The United States lies in the central part of the North American continent with the Atlantic Ocean to the East, the Pacific to the West, Canada to the North, and Mexico and the Gulf of Mexico to the South.
The country faces the Atlantic Ocean with the deep fiords and rocky promontories of New England; the low sandy strands of New Jersey and Virginia, cut deep into by Delaware and Chesapeake Bays. Nearly parallel with the coast the Appalachian Mountains run from Alabama northeastward into Maine.
Beyond the Appalachian Range opens the Central Valley, drained by the Mississippi River and the Great Lakes. The region of five Great Lakes is in the north-eastern part of the country. The lakes are: Lake Superior, Lake Huron, Lake Michigan, Lake Erie and Lake Ontario. The heart of the United States is a vast plain, broken by the Superior Upland and Black Hills in the north and the Ozark Plateau in the south, which extends from central Canada southwards to Mexico and from the Appalachian

Mountains westwards to the Cordillera. These interior plains, which rise gradually like a saucer to higher land on all sides, are divided into two major parts: the wetter, eastern portion is called the Central Plains and the western portion the Great Plains, both of which have good soil. To the west of the Great Plains is the Cordillera, which accounts for one-third of the United States. This region can be subdivided into various other regions. On its eastern border the Rocky Mountains, a chain of mountains stretching from mountainous Alaska down to Mexico, rise sharply from the Great Plains. These mountains contain many important metals such as lead, uranium and gold. The Western edge of the Cordillera is characterized by a coastal chain of high mountains, among which there are broad fertile valleys. The most important ranges are the Sierra Nevada and the Cascades in the eastern part and the Coastal Ranges along the western coast.
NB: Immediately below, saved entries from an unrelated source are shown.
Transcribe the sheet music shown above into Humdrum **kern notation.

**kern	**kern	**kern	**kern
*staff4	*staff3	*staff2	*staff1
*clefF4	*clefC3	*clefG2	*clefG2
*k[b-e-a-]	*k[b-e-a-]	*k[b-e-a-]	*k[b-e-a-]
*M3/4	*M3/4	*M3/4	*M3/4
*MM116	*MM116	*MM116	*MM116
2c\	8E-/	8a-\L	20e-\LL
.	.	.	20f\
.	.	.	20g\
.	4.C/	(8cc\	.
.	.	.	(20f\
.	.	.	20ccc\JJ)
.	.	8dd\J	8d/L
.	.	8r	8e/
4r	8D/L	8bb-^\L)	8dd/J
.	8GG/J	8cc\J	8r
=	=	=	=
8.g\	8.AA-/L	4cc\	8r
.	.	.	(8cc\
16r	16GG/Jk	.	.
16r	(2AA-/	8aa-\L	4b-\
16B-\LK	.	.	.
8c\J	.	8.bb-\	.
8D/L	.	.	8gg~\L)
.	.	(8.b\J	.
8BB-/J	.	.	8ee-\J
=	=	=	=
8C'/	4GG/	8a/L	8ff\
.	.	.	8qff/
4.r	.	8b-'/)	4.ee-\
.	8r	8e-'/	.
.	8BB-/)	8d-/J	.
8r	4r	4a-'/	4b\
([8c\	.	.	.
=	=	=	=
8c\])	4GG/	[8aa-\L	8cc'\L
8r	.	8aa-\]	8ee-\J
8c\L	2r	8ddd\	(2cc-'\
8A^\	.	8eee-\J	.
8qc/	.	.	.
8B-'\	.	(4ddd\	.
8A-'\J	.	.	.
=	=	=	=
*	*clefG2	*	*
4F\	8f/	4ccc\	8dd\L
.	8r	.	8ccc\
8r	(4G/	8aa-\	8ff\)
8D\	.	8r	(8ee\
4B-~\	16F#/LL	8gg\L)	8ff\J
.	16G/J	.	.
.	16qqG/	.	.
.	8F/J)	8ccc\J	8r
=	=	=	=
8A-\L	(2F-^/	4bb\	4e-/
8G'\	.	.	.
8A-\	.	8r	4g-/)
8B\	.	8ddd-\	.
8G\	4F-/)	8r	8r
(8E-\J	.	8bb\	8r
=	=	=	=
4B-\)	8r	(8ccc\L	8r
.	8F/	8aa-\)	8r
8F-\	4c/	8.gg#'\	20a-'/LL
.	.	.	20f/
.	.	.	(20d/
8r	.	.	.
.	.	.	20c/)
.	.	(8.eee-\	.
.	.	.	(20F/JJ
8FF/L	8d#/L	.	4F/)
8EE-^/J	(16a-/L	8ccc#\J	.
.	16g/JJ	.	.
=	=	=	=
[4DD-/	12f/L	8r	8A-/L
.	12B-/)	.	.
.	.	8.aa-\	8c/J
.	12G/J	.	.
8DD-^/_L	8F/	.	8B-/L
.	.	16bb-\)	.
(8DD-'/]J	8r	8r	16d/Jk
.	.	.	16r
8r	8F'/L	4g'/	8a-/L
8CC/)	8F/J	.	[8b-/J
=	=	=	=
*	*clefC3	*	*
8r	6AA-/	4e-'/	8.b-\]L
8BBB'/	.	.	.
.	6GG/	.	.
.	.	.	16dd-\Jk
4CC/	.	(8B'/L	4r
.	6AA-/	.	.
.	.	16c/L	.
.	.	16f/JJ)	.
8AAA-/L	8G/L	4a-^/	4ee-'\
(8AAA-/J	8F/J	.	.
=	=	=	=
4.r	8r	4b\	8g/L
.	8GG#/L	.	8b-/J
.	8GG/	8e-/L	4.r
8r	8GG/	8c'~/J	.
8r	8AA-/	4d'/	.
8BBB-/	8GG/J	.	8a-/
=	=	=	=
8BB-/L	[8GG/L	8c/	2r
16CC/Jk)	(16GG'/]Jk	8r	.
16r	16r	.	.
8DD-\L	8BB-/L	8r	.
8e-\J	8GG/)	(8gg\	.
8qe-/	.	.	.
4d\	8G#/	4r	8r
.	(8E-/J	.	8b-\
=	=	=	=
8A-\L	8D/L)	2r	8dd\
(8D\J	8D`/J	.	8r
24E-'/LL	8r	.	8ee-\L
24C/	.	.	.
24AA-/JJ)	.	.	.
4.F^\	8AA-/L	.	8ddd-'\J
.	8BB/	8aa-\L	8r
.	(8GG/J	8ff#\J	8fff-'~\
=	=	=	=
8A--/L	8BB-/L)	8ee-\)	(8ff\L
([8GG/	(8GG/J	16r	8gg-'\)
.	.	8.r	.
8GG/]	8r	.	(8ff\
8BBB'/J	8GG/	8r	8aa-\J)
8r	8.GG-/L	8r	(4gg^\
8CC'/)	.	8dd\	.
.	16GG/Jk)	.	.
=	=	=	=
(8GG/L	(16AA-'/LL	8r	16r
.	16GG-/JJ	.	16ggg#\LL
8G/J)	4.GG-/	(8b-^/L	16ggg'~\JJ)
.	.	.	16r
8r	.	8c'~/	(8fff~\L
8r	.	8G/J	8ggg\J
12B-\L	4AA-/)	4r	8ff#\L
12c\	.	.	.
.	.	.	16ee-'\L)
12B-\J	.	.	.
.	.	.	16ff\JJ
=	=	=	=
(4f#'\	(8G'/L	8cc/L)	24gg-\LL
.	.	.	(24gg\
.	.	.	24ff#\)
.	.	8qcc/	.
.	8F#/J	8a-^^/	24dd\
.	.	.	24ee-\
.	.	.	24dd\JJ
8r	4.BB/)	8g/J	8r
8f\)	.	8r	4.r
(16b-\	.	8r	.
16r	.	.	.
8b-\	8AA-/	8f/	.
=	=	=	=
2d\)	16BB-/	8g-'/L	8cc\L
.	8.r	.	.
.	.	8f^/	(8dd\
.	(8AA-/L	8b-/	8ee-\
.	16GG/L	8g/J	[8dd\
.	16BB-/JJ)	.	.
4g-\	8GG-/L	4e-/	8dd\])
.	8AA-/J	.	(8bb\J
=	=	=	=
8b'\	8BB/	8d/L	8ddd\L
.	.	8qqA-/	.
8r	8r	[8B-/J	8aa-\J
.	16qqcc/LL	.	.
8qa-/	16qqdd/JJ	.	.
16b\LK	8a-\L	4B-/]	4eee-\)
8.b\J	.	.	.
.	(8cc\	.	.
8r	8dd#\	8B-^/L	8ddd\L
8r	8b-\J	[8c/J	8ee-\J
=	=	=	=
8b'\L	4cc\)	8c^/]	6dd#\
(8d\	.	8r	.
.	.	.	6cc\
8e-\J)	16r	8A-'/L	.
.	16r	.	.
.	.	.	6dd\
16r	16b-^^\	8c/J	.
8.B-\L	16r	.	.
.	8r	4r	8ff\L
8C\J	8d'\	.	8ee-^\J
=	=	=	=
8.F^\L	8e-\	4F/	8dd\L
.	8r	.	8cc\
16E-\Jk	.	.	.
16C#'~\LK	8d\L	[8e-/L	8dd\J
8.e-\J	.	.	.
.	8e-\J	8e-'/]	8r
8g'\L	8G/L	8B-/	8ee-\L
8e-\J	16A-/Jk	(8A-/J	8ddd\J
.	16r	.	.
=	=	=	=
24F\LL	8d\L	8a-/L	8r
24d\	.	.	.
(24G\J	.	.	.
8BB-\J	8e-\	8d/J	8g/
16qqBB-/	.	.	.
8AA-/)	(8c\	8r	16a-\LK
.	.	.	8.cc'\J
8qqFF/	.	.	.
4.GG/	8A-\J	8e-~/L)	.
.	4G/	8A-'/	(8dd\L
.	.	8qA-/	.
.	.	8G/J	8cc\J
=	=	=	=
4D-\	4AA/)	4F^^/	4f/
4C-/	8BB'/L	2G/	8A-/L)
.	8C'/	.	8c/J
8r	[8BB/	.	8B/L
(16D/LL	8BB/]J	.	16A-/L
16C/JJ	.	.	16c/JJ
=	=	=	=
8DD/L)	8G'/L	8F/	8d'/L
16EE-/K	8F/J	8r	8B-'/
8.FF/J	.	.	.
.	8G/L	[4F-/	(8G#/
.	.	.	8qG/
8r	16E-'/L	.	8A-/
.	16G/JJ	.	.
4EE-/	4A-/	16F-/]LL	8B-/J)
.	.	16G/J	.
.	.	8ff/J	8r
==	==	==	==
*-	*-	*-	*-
Northeast USA is drained by rivers such as the Genesee, that flow into the St. Lawrence or Great Lakes. The east coast rivers such as the Susquehanna, Hudson, Delaware, Potomac, Roanoake and Savannah flow into the Atlantic Ocean. The central plains are drained by the great Red-Missouri-Mississippi River System as well as the Trinity, Saline, Alabama and Flint Rivers which flow into the Gulf of Mexico.
The Mississippi is one of the world’s great continental rivers. The waters of the Mississippi are gathered from two-thirds of the United States. Together with the Missouri River (its chief western branch), the Mississippi flows some 4,000 miles (6,400 kilometers) from its northern sources in the Rocky Mountains to the Gulf of Mexico. The Mississippi has been called the “father of waters”. The Ohio and Tennessee are the Mississippi’s principal eastern tributaries. The two great rivers of the Pacific side are the Colorado and the Columbia. The Rio Grande is the foremost river of the Southwest. The Yukon is the largest river in Alaska.

ACROSS THE USA
Stretching 4500 kilometers from east to west and 2500 kilometers south, the main land mass of the United States offers almost every variety of climate and physical feature. Including the states of Alaska and Hawaii, the country covers an area of more than nine million square kilometers, Hawaii lying in the Pacific 3,200 kilometers from the mainland, and Alaska 3,170 kilometers (by the Alaskan Highway through Canada) to the northwest.
The U. S. is too large and varied a country to sum up in a short explanation.